É notável como Meliande constrói a personalidade de Liliam, interpretada por Lia Furlin, na condução do enredo: linda, de corpo escultural, trabalha como secretária, tendo como uma das funções satisfazer sexualmente o patrão, um tanto a contra gosto, tendo de ouvir ainda das colegas várias agressões verbais. Tida como objeto, Liliam se espelha na mãe, uma velha prostrada na cadeira de rodas, em decorrência da maneira como o marido a tratava. O jogo cênico entre a mãe, que só quer o bem da filha, insistindo para que se divirta, e Liliam, que se sujeita a práticas machistas, acelera a neurose da protagonista. Ela perde a sanidade. Cansada do chefe, vinga-se dele em outros velhos ricos. Ela os seduz, leva-os para a cama, dá-lhes prazer e, enfim, regozija-se, acabando-lhes com a vida. O gozo na morte é exacerbado pela interpretação de Furlin, que arreganha os olhos, perdida entre a loucura e o prazer.
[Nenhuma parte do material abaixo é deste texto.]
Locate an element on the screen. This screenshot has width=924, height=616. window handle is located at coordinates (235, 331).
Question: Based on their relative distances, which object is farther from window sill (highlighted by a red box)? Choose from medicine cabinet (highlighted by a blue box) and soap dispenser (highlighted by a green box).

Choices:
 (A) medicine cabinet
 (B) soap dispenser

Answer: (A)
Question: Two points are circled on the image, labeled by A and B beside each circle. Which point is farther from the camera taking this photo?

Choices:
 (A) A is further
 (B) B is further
Há de se destacar duas coisas nesse filme de 1981. A primeira delas é a crítica ao machismo e à ideia de que o homem deve ser servido pelas mulheres. A segunda é o não se furtar ao moralismo da repressão sexual por parte da protagonista. Em ambos os casos, parece muito simbólico que Liliam faça sexo antes de matar sua vítima – para além das necessidades mercadológicas da época. Liliam sabe diferenciar a exploração sexual do ato sexual em si, ou seja, não é travada ou reprimida porque tiram proveito dela. Ela sabe que sexo é prazer e não teme se aproveitar disso também. Outra coisa: é no momento em que o homem se vê superior (afinal, conseguiu comer a gostosa), que ela, em um ato extremamente sádico, tira-lhes a vida.
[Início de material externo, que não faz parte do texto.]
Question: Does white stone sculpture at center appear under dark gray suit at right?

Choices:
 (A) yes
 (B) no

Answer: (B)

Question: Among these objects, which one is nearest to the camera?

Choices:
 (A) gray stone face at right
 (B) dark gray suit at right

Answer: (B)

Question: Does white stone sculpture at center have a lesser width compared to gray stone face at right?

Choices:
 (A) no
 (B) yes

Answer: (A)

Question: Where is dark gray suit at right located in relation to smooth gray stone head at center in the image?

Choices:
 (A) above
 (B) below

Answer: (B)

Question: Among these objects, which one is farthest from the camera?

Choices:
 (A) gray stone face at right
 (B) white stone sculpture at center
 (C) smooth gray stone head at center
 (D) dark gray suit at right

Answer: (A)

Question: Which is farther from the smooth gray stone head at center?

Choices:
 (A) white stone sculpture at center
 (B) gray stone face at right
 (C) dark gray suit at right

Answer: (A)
Um dos principais nomes da fotografia no Brasil, assinando mais de 100 filmes, de gente como Fauzi Mansur e Walter Hugo Khouri, Antonio Meliande começou a dirigir em 1977, com “Escola Penal de Meninas Violentadas”. Dirigiu, ao todo, quase 30 filmes, quase metade explícitos. A experiência em fotografia – tanto no enquadramento, quanto na luz – é evidente em “Liliam, a suja”. Meliande brinca com cores e jogo de luz, ora banhando de vermelho sua protagonista entre a fúria e o deleite, ora apostando nos reflexos do neon. Artifícios puramente atmosféricos, assim como o uso dos closes, nas vítimas e em Liliam, em cenas gore.

Poderia, facilmente, ser um dos grandes filmes da Boca (quiçá do cinema brasileiro), se não explorassem tanto as figuras de três bandidos de quinta, que compõem uma trama paralela e só parecem justificar o desenrolar da trama, um tanto estapafúrdia e largada ao acaso. Não tira os méritos do longa, porém, que tem uma força impressionante.

*Publicado originalmente no site Cinequanon, em agosto de 2013, dentro da coluna Viva a Boca do Lixo.